▶ [Parties de l'exercice]
[A] Répondez aux questions suivantes d'après la critique de disque :
(i) De quel instrument joue Jian Wang ?
(ii) Dans quelle salle et à quelle date l'enregistrement a-t-il été réalisé ?
(iii) En quelle année Nikolaj Szeps‑Znaider a-t-il été nommé à la tête de l'Orchestre national de Lyon ?
[B] Recopiez, dans la critique de disque, le passage qui va de « Amihai Grosz (alto), Jian » jusqu'à « (distribué par Outhere) ».

▶ [Extrait présenté]
Amihai Grosz (alto), Jian Wang (violoncelle), Orchestre national de Lyon, Nikolaj Szeps‑Znaider (direction)
Enregistré à l’auditorium Maurice-Ravel, Lyon (octobre 2023) – 72’20
Channel Classics CCS 45424 (distribué par Outhere)


Sélectionné par la rédaction





Reconnu comme l’un des plus grands violonistes de notre temps, Nikolaj Szeps‑Znaider se consacre également avec succès à la direction d’orchestre ces dernières années, en particulier depuis sa nomination à la tête de l’Orchestre national de Lyon (ONL) en 2020. Le présent enregistrement, le premier d’une série à venir pour l’éditeur Channel Classics documente la qualité de son travail à la tête de la formation française, que le public lyonnais a l’occasion d’apprécier en concert ces dernières saisons. L’investissement et la chaleur communicative du chef israélo‑danois, son imagination en matière de répertoire, l’étroitesse de la relation nouée avec les musiciens de l’orchestre et sa capacité à les mettre en valeur sont autant de qualités qu’on retrouve avec plaisir à l’écoute de ce disque.

▶ [Informations extraites]
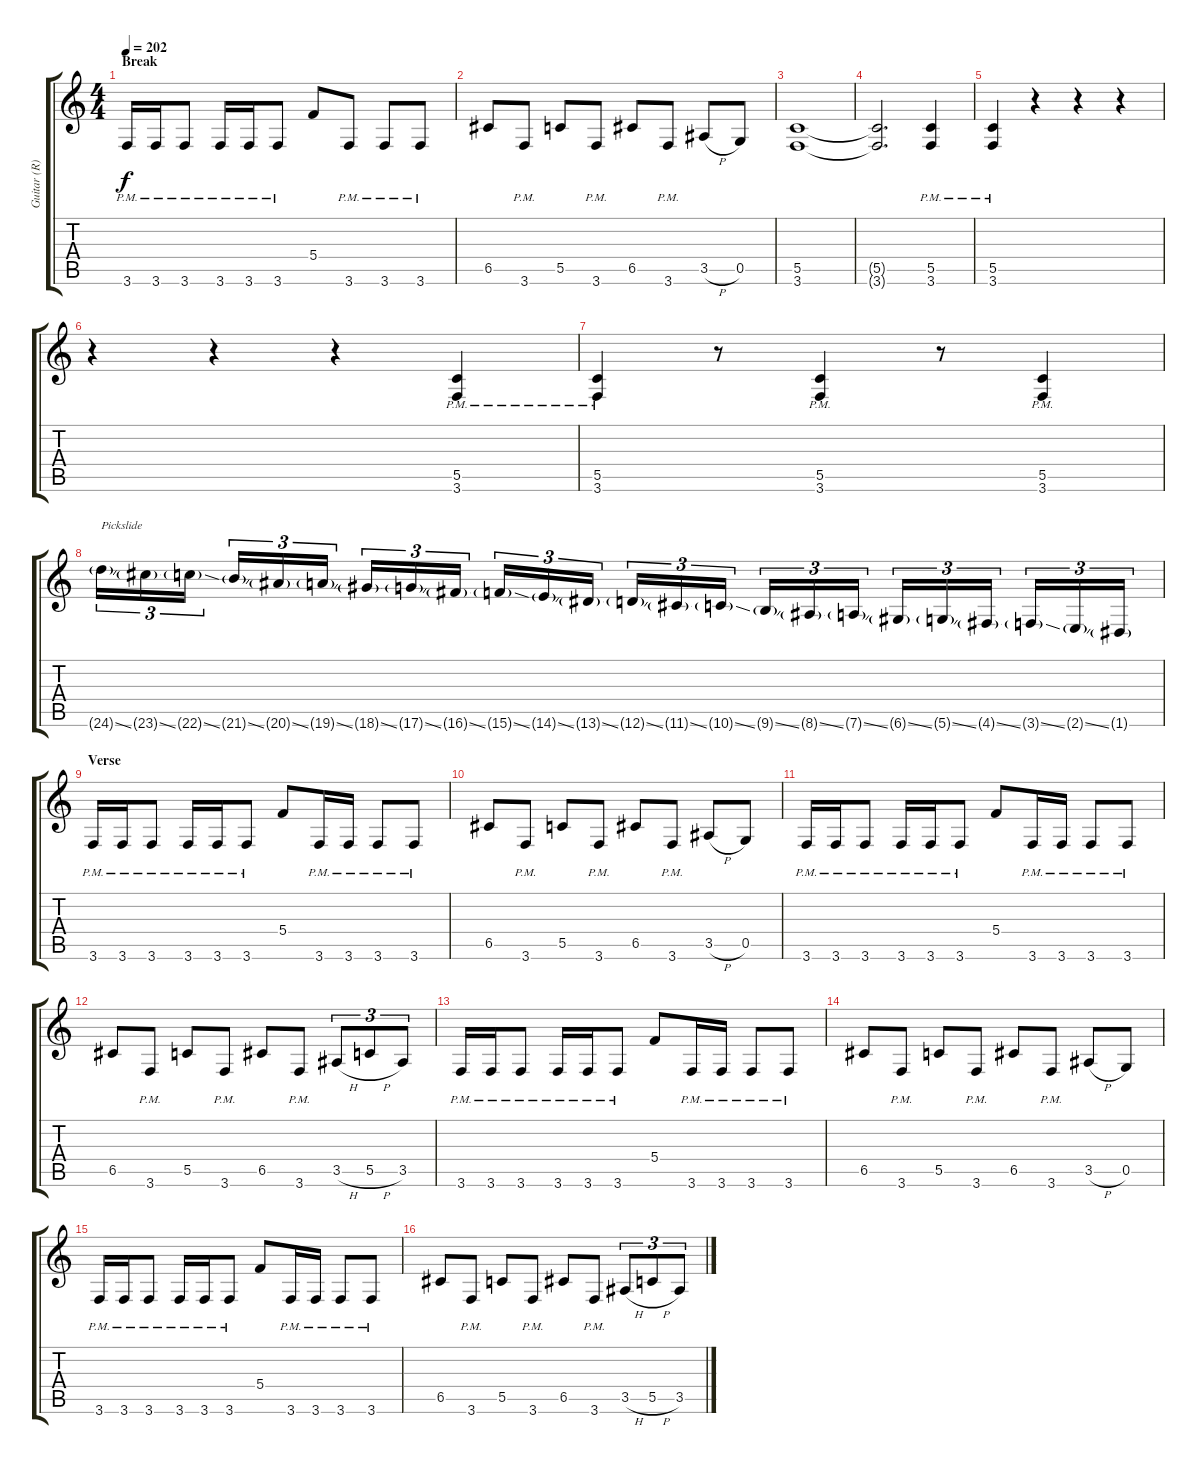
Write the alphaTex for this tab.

\track ("Guitar (R)" "Guitar (R)") {instrument distortionguitar}
\staff {score tabs}
\tuning (D4 A3 F3 C3 G2 D2) {hide}
\ts (4 4)
\section ("" "Break")
\tempo 202
\clef g2
\ks c
3.6{pm}.16{dy f} 3.6{pm}.16 3.6{pm}.8 3.6{pm}.16 3.6{pm}.16 3.6{pm}.8 5.4.8 3.6{pm}.8 3.6{pm}.8 3.6{pm}.8 |
6.5.8 3.6{pm}.8 5.5.8 3.6{pm}.8 6.5.8 3.6{pm}.8 3.5{h}.8 0.5.8 |
(5.5 3.6).1 |
(5.5{t} 3.6{t}).2{d} (5.5{pm} 3.6{pm}).4 |
(5.5{pm} 3.6{pm}).4 r.4 r.4 r.4 |
r.4 r.4 r.4 (5.5{pm} 3.6{pm}).4 |
(5.5{pm} 3.6{pm}).4 r.8 (5.5{pm} 3.6{pm}).4 r.8 (5.5{pm} 3.6{pm}).4 |
24.6{ss g}.16{tu (3 2) txt "Pickslide"} 23.6{ss g}.16{tu (3 2)} 22.6{ss g}.16{tu (3 2)} 21.6{ss g}.16{tu (3 2)} 20.6{ss g}.16{tu (3 2)} 19.6{ss g}.16{tu (3 2)} 18.6{ss g}.16{tu (3 2)} 17.6{ss g}.16{tu (3 2)} 16.6{ss g}.16{tu (3 2)} 15.6{ss g}.16{tu (3 2)} 14.6{ss g}.16{tu (3 2)} 13.6{ss g}.16{tu (3 2)} 12.6{ss g}.16{tu (3 2)} 11.6{ss g}.16{tu (3 2)} 10.6{ss g}.16{tu (3 2)} 9.6{ss g}.16{tu (3 2)} 8.6{ss g}.16{tu (3 2)} 7.6{ss g}.16{tu (3 2)} 6.6{ss g}.16{tu (3 2)} 5.6{ss g}.16{tu (3 2)} 4.6{ss g}.16{tu (3 2)} 3.6{ss g}.16{tu (3 2)} 2.6{ss g}.16{tu (3 2)} 1.6{g}.16{tu (3 2)} |
\section ("" "Verse")
3.6{pm}.16 3.6{pm}.16 3.6{pm}.8 3.6{pm}.16 3.6{pm}.16 3.6{pm}.8 5.4.8 3.6{pm}.16 3.6{pm}.16 3.6{pm}.8 3.6{pm}.8 |
6.5.8 3.6{pm}.8 5.5.8 3.6{pm}.8 6.5.8 3.6{pm}.8 3.5{h}.8 0.5.8 |
3.6{pm}.16 3.6{pm}.16 3.6{pm}.8 3.6{pm}.16 3.6{pm}.16 3.6{pm}.8 5.4.8 3.6{pm}.16 3.6{pm}.16 3.6{pm}.8 3.6{pm}.8 |
6.5.8 3.6{pm}.8 5.5.8 3.6{pm}.8 6.5.8 3.6{pm}.8 3.5{h}.8{tu (3 2)} 5.5{h}.8{tu (3 2)} 3.5.8{tu (3 2)} |
3.6{pm}.16 3.6{pm}.16 3.6{pm}.8 3.6{pm}.16 3.6{pm}.16 3.6{pm}.8 5.4.8 3.6{pm}.16 3.6{pm}.16 3.6{pm}.8 3.6{pm}.8 |
6.5.8 3.6{pm}.8 5.5.8 3.6{pm}.8 6.5.8 3.6{pm}.8 3.5{h}.8 0.5.8 |
3.6{pm}.16 3.6{pm}.16 3.6{pm}.8 3.6{pm}.16 3.6{pm}.16 3.6{pm}.8 5.4.8 3.6{pm}.16 3.6{pm}.16 3.6{pm}.8 3.6{pm}.8 |
6.5.8 3.6{pm}.8 5.5.8 3.6{pm}.8 6.5.8 3.6{pm}.8 3.5{h}.8{tu (3 2)} 5.5{h}.8{tu (3 2)} 3.5.8{tu (3 2)}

▶ [Voici les réponses]
[A]
(i) Du violoncelle.
(ii) À l'auditorium Maurice-Ravel de Lyon, en octobre 2023.
(iii) En 2020.

[B]
Amihai Grosz (alto), Jian Wang (violoncelle), Orchestre national de Lyon, Nikolaj Szeps‑Znaider (direction)
Enregistré à l’auditorium Maurice-Ravel, Lyon (octobre 2023) – 72’20
Channel Classics CCS 45424 (distribué par Outhere)